Why would I ever need to say this. Am I trying to ignore someone who's speaking to me on the phone in Danish? Then wouldn't I say its not her?
A: Hvem er det i det her billede? Er det dig? (Who is that in this pictue? Is it you?)
B: Nej, det er ikke mig. Jeg ved ikke, hvem det er. (No, that's not me. I don't know who it is)
The point of this isn't really to learn the sentences themselves, but to understand how sentences are formed and the words in them
does Danish distinguish between 'this' and 'that'? I answered "no, this is note me" and it was not accepted. I ask that because Portuguese does make difference, but i know some languages don't...
Yes it does, generally
This: Denne/dette/disse (written)/Den/det/de her (spoken)
That: Den/det/de (der)
I swear to god, I understand all of written danish so easily from being nordic and it clearly says d-e-t but WHYYYY do they never say the t, it's so hard to tell what even a slow speaking dane is saying even though I've read books in the language.
Because "det" has a silent "t"; but not in "andet". It's just one of those language traits found in most languages. For example: The English "Worcestershire" is pronounced "Wurstershire". Why don't they pronounce the "ces"?
*Mig and "my" are pretty similar sounding
This does not make sense whatsoever, why would you want to tell someone that it is not you?

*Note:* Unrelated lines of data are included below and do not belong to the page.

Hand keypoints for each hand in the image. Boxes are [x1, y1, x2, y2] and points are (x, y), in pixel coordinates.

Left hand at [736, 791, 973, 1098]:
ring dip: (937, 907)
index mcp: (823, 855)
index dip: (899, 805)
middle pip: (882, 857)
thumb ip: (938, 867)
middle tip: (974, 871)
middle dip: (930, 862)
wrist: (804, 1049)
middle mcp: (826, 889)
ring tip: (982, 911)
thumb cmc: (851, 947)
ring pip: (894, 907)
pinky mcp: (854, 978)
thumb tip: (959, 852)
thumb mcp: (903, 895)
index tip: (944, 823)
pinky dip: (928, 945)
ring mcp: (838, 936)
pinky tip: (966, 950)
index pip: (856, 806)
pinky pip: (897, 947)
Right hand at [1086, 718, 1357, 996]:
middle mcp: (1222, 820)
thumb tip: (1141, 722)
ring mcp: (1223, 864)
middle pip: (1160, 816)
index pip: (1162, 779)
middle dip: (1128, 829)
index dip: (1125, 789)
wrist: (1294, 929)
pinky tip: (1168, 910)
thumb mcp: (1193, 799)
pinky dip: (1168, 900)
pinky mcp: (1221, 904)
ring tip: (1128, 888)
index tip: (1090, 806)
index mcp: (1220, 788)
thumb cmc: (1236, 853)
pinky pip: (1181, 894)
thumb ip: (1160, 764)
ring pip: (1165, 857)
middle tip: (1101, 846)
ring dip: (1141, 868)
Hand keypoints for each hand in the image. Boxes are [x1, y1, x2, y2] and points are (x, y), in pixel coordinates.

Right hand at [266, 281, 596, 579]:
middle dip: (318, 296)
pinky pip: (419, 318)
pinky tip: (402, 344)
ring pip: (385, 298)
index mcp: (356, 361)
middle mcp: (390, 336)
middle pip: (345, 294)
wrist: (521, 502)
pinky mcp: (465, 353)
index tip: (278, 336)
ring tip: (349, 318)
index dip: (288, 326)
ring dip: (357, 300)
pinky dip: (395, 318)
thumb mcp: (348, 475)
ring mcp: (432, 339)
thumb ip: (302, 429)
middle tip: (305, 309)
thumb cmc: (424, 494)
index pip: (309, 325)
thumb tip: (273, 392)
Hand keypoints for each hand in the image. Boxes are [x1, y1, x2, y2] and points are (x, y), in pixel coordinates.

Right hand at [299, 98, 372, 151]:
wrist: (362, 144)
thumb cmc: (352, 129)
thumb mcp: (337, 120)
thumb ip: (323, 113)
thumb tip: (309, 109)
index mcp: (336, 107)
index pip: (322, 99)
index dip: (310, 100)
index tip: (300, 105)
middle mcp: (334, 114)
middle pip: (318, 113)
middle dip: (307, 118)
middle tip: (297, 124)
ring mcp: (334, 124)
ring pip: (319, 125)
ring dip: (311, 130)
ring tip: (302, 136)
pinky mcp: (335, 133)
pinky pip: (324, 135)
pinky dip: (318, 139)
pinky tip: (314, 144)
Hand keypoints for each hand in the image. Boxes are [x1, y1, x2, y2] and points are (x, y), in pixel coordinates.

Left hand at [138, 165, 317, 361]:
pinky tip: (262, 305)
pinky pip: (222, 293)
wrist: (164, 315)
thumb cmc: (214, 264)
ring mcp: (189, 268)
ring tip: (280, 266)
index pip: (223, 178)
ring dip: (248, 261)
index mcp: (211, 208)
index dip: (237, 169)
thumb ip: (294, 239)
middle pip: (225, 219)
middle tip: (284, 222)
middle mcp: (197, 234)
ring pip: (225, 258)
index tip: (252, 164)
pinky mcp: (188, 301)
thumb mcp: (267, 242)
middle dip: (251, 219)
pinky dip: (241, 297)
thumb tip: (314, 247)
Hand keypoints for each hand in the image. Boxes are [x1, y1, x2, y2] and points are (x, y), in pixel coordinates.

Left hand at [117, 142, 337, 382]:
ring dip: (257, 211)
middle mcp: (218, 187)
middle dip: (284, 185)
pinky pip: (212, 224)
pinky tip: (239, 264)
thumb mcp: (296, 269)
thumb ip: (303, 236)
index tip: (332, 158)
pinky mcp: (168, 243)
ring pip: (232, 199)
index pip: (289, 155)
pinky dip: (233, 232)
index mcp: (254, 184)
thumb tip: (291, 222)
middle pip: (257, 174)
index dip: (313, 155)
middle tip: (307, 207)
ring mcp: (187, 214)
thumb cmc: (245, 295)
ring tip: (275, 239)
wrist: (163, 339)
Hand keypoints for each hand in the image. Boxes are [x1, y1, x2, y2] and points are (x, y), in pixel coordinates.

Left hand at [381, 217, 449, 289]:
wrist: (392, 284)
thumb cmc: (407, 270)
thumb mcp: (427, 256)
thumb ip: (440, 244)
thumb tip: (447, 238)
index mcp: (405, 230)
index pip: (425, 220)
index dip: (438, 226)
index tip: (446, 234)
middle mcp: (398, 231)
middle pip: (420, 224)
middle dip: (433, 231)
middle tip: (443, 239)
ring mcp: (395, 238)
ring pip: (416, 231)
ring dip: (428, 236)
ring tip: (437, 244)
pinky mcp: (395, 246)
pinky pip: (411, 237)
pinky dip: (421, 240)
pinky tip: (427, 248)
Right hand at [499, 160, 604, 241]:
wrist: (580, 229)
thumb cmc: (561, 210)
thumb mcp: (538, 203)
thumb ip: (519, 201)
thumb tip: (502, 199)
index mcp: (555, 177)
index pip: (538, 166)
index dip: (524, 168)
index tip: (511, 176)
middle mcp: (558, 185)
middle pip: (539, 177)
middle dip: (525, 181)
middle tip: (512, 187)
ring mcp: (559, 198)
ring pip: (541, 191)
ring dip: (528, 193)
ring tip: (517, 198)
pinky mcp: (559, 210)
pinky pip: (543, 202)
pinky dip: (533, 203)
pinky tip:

I was in an elevator once, along with two other persons. Slowly, a pungent smell drifted through the elevator, and after a three second silence one of the guys said with panic in his eyes, "It's not me".
I'm sure that you taunted him with ‘He who smelt it dealt it.’!
ObLanguage: Growing up in the USA, we always used the pronunciation /smeld/ and would never say /smelt/, except that we always said /smelt/ in this rhyme and never seemed to think that there was anything strange about that.
If you had been there you would have understood: it was absolutely disgusting. He was lucky to have escaped with just a taunting. Anyway, thought you might be interested in this link regarding "smelt-smelled".
Google the phrase, and read some of the dozens of millions of results to get a feeling for the contexts in which native English speakers say this every day.
I don't know if this is common in families, but when siblings of mine get home, sometimes one of us will say something along the lines of "name of person who just got home is that you?" and they person sometimes (particularly if it's my brother) will say "No, it's not me..." so, yeah, it actually totally makes sense. It could also be used if you're talking about people in a picture, or something like that.
Is it just me or I am hearing "Nej, det er mig"... Where did the "ikke" go? Or maybe I need to practice pronunciation more?
Yes because, "No, it is not mine" would be "Nej, det er ikke mit".
"Nej, det er ikke mig" means "No, it is not me".
Im going to use this sarcastically the next time that my little sister says, "Is that you?" XD
Agreed. In one sentence "mig" sounds like "my" then the next it's more like "muh". I can't tell if the audio's been curtailed or if those two are variations.